I still think that is a plausible scenario.
But maybe Cheney loves the “Anbar Model” precisely because the US pays no price at the level of national politics.
Perhaps Cheney sees in Anbar a victory because the “tribal figures” at the center of the alliance have abandoned the demand for the restoration of Sunni Arab national political dominance.
The “Anbar” allies simply represent the reconcilable (“soft underbelly”) of the resistance that has conceded the triumph of the Right Zionist plan to deliver Iraq into the hands of the Shiite majority.
If so, then it is little wonder to find that some leading Sunni political figures smell a rat in the Anbar Model. According to the Washington Post, January 27, 2007:
Saleh al-Mutlak, parliamentary leader of the secular Sunni party known as the Iraqi National Dialogue Front, described the confederation of Sunni sheiks as a “very dangerous movement” that is assuming official powers in the absence of a functioning government. “They wanted political cover from our front, but we said no,” he said. “We don’t mind that they fight al-Qaeda, but any movement should be official, and not tribal….”

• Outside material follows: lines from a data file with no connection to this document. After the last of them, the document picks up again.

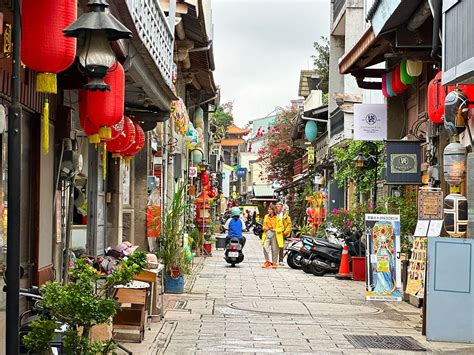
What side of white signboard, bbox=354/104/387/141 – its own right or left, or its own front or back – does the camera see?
front

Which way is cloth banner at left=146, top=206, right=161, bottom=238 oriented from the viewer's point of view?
toward the camera

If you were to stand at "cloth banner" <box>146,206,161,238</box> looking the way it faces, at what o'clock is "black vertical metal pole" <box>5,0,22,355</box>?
The black vertical metal pole is roughly at 12 o'clock from the cloth banner.

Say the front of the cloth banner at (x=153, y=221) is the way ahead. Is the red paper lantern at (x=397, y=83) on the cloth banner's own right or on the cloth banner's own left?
on the cloth banner's own left

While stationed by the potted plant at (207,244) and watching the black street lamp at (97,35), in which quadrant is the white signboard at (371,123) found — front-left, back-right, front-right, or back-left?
front-left

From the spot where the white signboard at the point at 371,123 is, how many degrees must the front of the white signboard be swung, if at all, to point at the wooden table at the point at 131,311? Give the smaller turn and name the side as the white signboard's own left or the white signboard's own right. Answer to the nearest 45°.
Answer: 0° — it already faces it

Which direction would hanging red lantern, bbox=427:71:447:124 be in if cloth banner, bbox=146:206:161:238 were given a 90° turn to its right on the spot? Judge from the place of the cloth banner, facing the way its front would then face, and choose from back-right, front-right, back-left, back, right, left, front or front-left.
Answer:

Cheney gets to co-opt the Sunni Arab insurgency without abandoning the Shiite-led government that is, among other things, doing Cheney’s bidding on the oil front.
Hence, Cheney’s ability to affirm both the Anbar Model and Shiite rule in Iraq. As he told the Marine Corps League:
We are there because, having removed Saddam Hussein, we promised not to allow another brutal dictator to rise in his place.
So much for “Saddamism Without Saddam.”
I am not able to provide a link to the Strategic Programme of the Iraqi Resistance – published by the Arab Ba’ath Socialist Party in September 2003 and last updated in Autumn 2006 – at present, but I’d like to point out that the political leadership of the genuine ‘hard core’ Resistance has one principal goal: the restoration of the full political and economic sovereignty of Iraq (including the closure of all US bases), not the restoration of Sunni supremacy. It is worth noting that Dr. K. Al-Murshidi, the political spokesman of the Ba’ath Party, currently led by (former vicepresident) Izzat Ibrahim Al-Douri, is a Shiite Muslim! Saddam Hussein refused to sell out either Iraq or the Resistance – the US knew only too well that liquidating him would make it easier to weaken and divide the Ba’ath and co-opt the soft underbelly of the Resistance!